Newts are a type of salamander characterized by relatively rough skin (all newts are salamanders, but not all salamanders are newts). Like all salamanders, frogs and toads, newts are amphibians. They spend the first part of their lives as aquatic larvae, then metamorphose into terrestrial adults that return to the same body of water where they hatched, in order to breed.
Sonoma County is home to three of the four newt species found in California. Collectively known as the Pacific Newts, our local species include the red-bellied newt, the California (or “coastal”) newt and the rough-skinned newt. As adults, they have similar features: four toes on their front feet and five on rear feet; legs held at right angles to their bodies, giving them an adorable, plodding gait and a two-toned body that’s brown to black on top and yellow to red underneath.
ID’ing local newts
The aptly named red-bellied newt is perhaps the easiest to identify. Its deep tomato-hued belly and fully black soulful eyes set it apart from the other two. Red-bellied males, and some females, also have a distinct black stripe below their vent, the opening at the base of the tail.
Red-bellied newts breed in relatively fast-moving streams and prefer shady north-facing slopes for the terrestrial periods of their lives. Redwood forests are a favored upland habitat.

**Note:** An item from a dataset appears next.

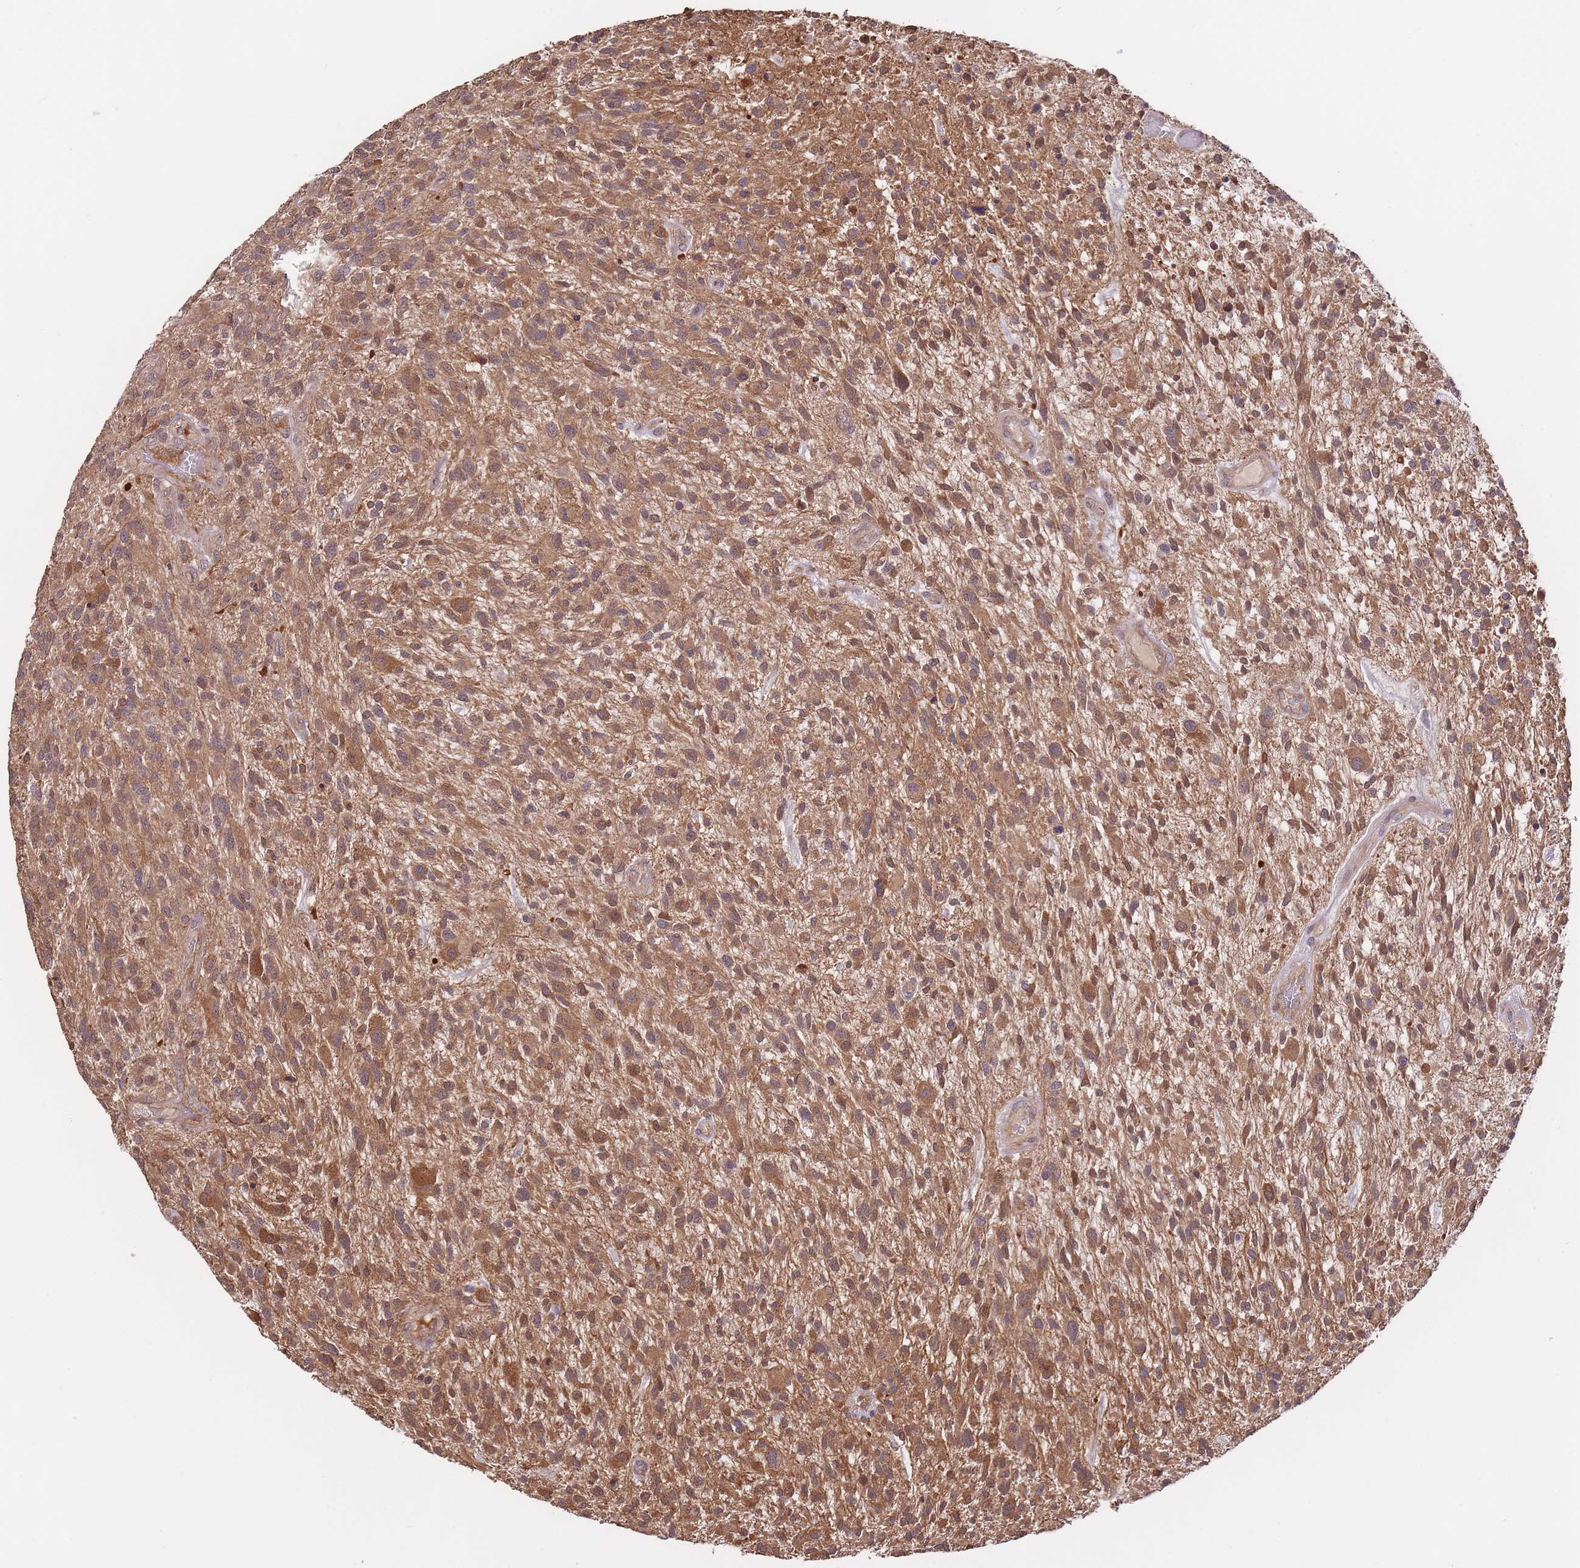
{"staining": {"intensity": "moderate", "quantity": ">75%", "location": "cytoplasmic/membranous"}, "tissue": "glioma", "cell_type": "Tumor cells", "image_type": "cancer", "snomed": [{"axis": "morphology", "description": "Glioma, malignant, High grade"}, {"axis": "topography", "description": "Brain"}], "caption": "The histopathology image demonstrates staining of glioma, revealing moderate cytoplasmic/membranous protein expression (brown color) within tumor cells.", "gene": "ZNF304", "patient": {"sex": "male", "age": 47}}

Rough-skinned and California newts prefer to breed in ponds or the pools of slower-moving streams. These two often appear in the same habitat and so are a bit tricky to tell apart, especially when they are small. Both have patches of yellow in their irises (unlike the doe-eyed red-bellies), but California newts have light-colored eyelids and, seen from above, their eyes appear to bug out to the sides.
On the other hand, the eyes of rough-skinned newts are surrounded by the darker skin of their backs and are more streamlined in profile. While all three Pacific newts typically return to their terrestrial lifestyle after breeding, some rough-skinned newts may stay in the water, making them somewhat more easy to find year-round.